2K Sports is coming off the extraordinary release of NBA 2K11 which in most years would mean smooth sailing. Word of mouth from the previous iteration often is the biggest influence on consumer support and confidence and marketing wise the company has that in its back pocket. However with the NBA lockout official and expected to extend into the season the series now faces similar hurdles to those Madden NFL 12 dealt with earlier in the summer. More problematic is that 2K12 does so with a labor situation that appears much less likely to be resolved without damage having being done first.
NBA 2K12 does have the benefit of the Madden series having fended off the majority of “will the game come out?” questions. It took months of stating the game would release and do so with all the teams and rosters – and several initiatives such as the cover athlete voting – to get that message across. Consumers largely now understand that despite a lockout the licenses remain in place to release the games. It’s fascinating however to see the lengths to which the NBA is distancing itself from the players. All official websites have removed images of the players. NBA 2K12 could be the only way for fans to connect with players at all.
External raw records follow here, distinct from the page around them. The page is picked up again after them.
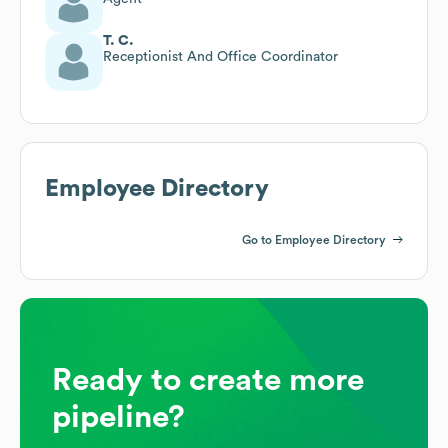
T. C.
Receptionist And Office Coordinator
Employee Directory
Go to Employee Directory
Ready to create more
pipeline?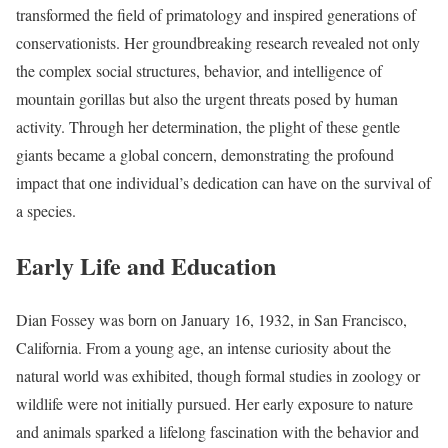
transformed the field of primatology and inspired generations of
conservationists. Her groundbreaking research revealed not only
the complex social structures, behavior, and intelligence of
mountain gorillas but also the urgent threats posed by human
activity. Through her determination, the plight of these gentle
giants became a global concern, demonstrating the profound
impact that one individual’s dedication can have on the survival of
a species.
Early Life and Education
Dian Fossey was born on January 16, 1932, in San Francisco,
California. From a young age, an intense curiosity about the
natural world was exhibited, though formal studies in zoology or
wildlife were not initially pursued. Her early exposure to nature
and animals sparked a lifelong fascination with the behavior and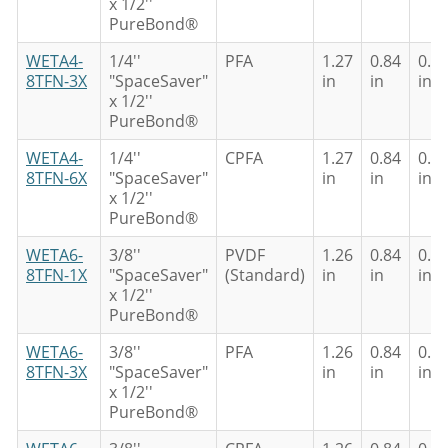
x 1/2''
PureBond®
WETA4-
1/4''
PFA
1.27
0.84
0.6
8TFN-3X
"SpaceSaver"
in
in
in
x 1/2''
PureBond®
WETA4-
1/4''
CPFA
1.27
0.84
0.6
8TFN-6X
"SpaceSaver"
in
in
in
x 1/2''
PureBond®
WETA6-
3/8''
PVDF
1.26
0.84
0.6
8TFN-1X
"SpaceSaver"
(Standard)
in
in
in
x 1/2''
PureBond®
WETA6-
3/8''
PFA
1.26
0.84
0.6
8TFN-3X
"SpaceSaver"
in
in
in
x 1/2''
PureBond®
Like Madden there is also no worry about competition as EA Sports delayed the return of their sim NBA series to 2012. Though EA Sports NBA surely would have been pushed back regardless, knowing the lockout was inevitable probably gave the company extra confidence to use this year to build rather than push out a product that could not compete. NBA 2K12 therefore has the market to itself. Both companies recently extended their contracts with the NBA.
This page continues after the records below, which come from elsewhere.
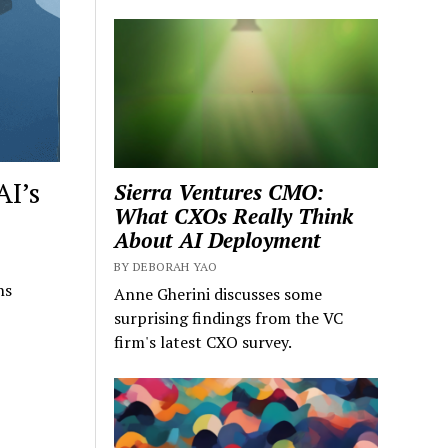
AI’s
Sierra Ventures CMO:
What CXOs Really Think
About AI Deployment
BY DEBORAH YAO
ns
Anne Gherini discusses some
surprising findings from the VC
firm's latest CXO survey.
Analysts believe NBA 2K12 could see sales drops of 50% or more if a lockout causes a delay to the start of the season or a complete cancellation. That seems a bit extreme – though sales will likely not reach last year’s heights regardless. First week sales will still be strong but the struggles would come in its hold from month to month and holiday sales. 2K11 has shown unbelievably strong holds keeping it in the top 10 in software sales even last month. Less reliance on the current (now past) season seems to have helped and that can be attributed to the incorporation of the Michael Jordan based modes.
Without roster updates driving interest and features such as NBA Today crippled keeping up interest levels and relevance to the public will be difficult. There is also the question of whether rookies will be included on rosters which has yet to be addressed. Even if sales were to drop by half of what 2K11 did to keep things in perspective those numbers would still be more than 2K10′s sales. Not a tragic result just a disappointing one for 2K.
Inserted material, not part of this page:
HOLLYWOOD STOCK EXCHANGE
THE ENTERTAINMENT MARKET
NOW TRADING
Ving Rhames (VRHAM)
The NBA 2K series has built such a strong fan base the past few years that it will survive even a lengthy lockout. 2K Sports surely planned ahead and will introduce compelling features meant to counteract problems that will be come upon should the lockout drag on. The series will take a hit but its momentum should be enough to carry it though. Longterm effects however could be felt if the popularity of the NBA drops in the process.